• _Required action_:
The records follow. Count the lines holding "dingen" and give only the number.

• _Provided data_:

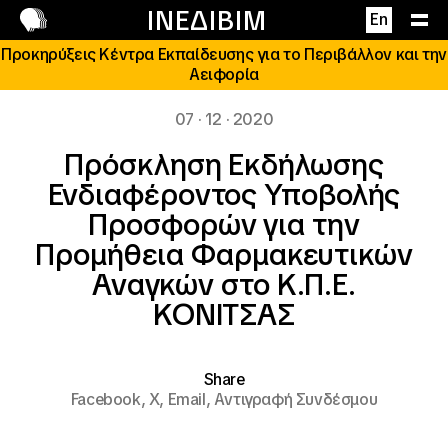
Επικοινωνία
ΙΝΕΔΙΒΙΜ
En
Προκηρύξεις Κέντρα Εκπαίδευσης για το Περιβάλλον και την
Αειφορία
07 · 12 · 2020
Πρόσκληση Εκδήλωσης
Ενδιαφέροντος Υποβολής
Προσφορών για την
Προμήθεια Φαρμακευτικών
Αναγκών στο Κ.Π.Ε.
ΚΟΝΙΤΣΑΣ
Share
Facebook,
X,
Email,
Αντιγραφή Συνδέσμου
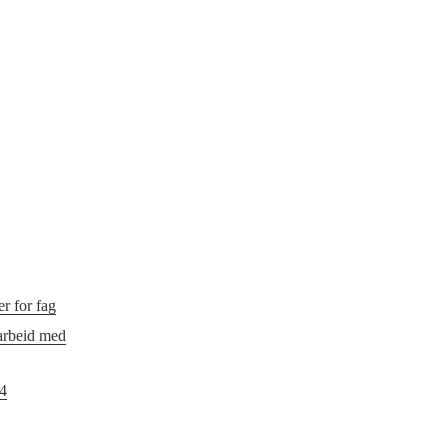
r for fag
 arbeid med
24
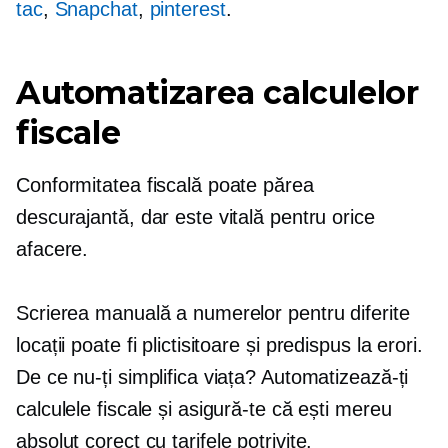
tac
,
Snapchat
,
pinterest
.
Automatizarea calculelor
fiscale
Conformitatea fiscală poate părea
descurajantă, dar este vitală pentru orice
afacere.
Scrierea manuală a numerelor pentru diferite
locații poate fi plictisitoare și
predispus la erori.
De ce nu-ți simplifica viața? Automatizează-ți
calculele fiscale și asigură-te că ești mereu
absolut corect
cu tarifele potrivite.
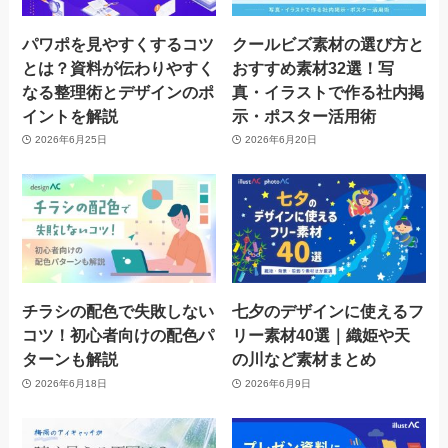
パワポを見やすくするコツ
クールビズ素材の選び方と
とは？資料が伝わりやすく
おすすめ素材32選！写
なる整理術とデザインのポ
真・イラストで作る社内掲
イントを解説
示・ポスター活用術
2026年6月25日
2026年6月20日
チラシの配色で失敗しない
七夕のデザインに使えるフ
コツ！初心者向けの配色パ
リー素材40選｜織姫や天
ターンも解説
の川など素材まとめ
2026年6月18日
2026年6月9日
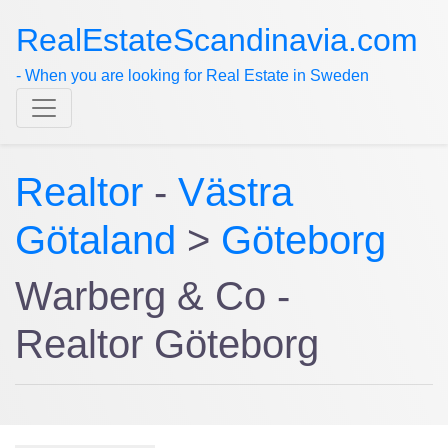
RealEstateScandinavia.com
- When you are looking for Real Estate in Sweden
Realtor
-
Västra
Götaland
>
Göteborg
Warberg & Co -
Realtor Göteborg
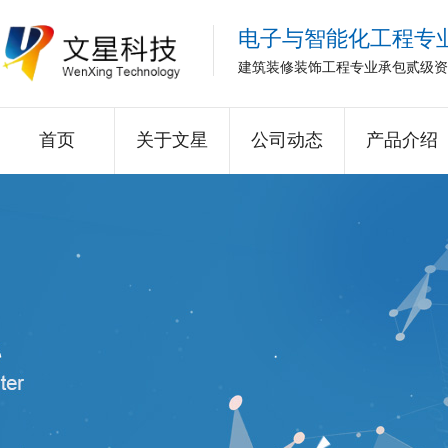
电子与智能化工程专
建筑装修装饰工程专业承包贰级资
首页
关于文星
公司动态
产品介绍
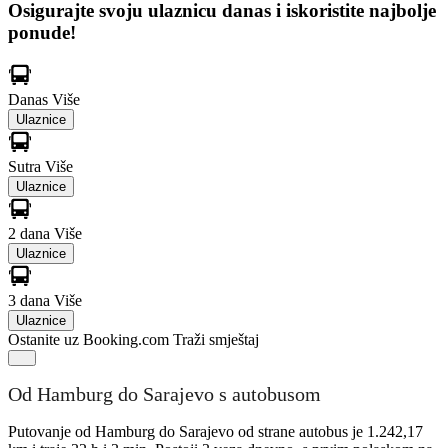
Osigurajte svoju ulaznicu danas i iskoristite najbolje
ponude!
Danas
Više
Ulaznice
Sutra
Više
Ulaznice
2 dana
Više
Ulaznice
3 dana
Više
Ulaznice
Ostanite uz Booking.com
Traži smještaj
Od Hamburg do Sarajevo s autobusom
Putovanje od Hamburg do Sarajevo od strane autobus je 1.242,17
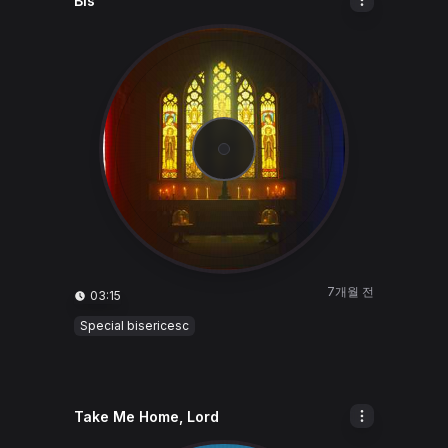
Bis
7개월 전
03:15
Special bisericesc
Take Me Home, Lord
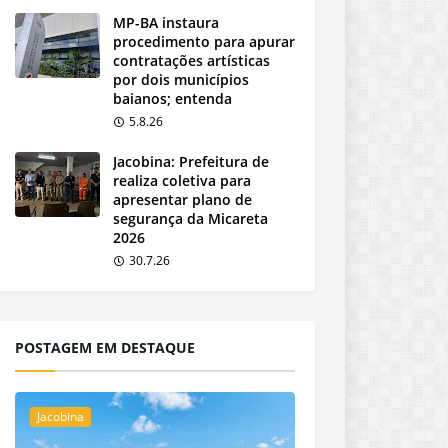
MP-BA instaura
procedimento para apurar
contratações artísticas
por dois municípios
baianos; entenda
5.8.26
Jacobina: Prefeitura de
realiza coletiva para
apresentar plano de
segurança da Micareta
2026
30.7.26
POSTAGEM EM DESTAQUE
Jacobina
==
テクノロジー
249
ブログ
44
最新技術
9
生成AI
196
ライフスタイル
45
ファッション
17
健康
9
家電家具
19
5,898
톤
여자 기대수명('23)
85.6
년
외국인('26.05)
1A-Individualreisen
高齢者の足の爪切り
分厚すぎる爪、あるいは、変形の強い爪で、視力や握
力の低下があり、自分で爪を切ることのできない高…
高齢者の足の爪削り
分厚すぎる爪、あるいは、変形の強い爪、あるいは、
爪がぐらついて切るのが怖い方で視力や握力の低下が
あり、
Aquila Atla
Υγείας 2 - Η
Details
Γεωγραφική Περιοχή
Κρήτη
* * *
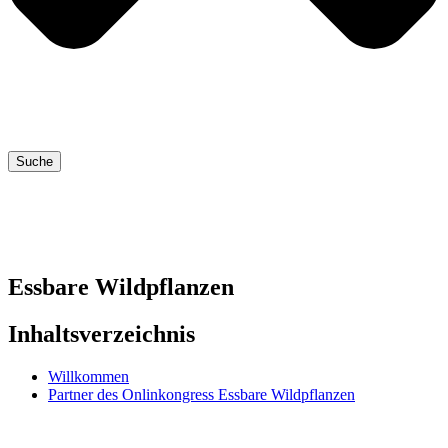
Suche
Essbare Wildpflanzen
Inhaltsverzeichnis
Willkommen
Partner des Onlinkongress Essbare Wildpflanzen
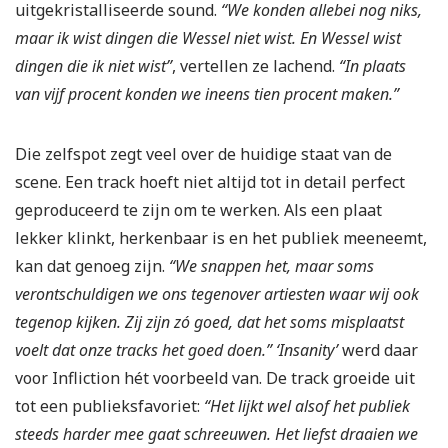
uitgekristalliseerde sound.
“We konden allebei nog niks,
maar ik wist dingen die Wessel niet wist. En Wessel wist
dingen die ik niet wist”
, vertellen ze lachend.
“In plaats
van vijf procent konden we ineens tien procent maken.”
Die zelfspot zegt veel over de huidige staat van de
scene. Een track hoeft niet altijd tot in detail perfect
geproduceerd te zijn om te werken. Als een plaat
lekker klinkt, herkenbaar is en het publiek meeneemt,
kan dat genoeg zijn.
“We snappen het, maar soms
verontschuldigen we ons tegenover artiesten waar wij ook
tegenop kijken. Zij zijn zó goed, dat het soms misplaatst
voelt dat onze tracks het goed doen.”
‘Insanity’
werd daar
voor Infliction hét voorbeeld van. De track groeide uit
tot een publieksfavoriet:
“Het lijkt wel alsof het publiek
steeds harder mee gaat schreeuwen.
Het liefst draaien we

• _Answer to the problem_:
2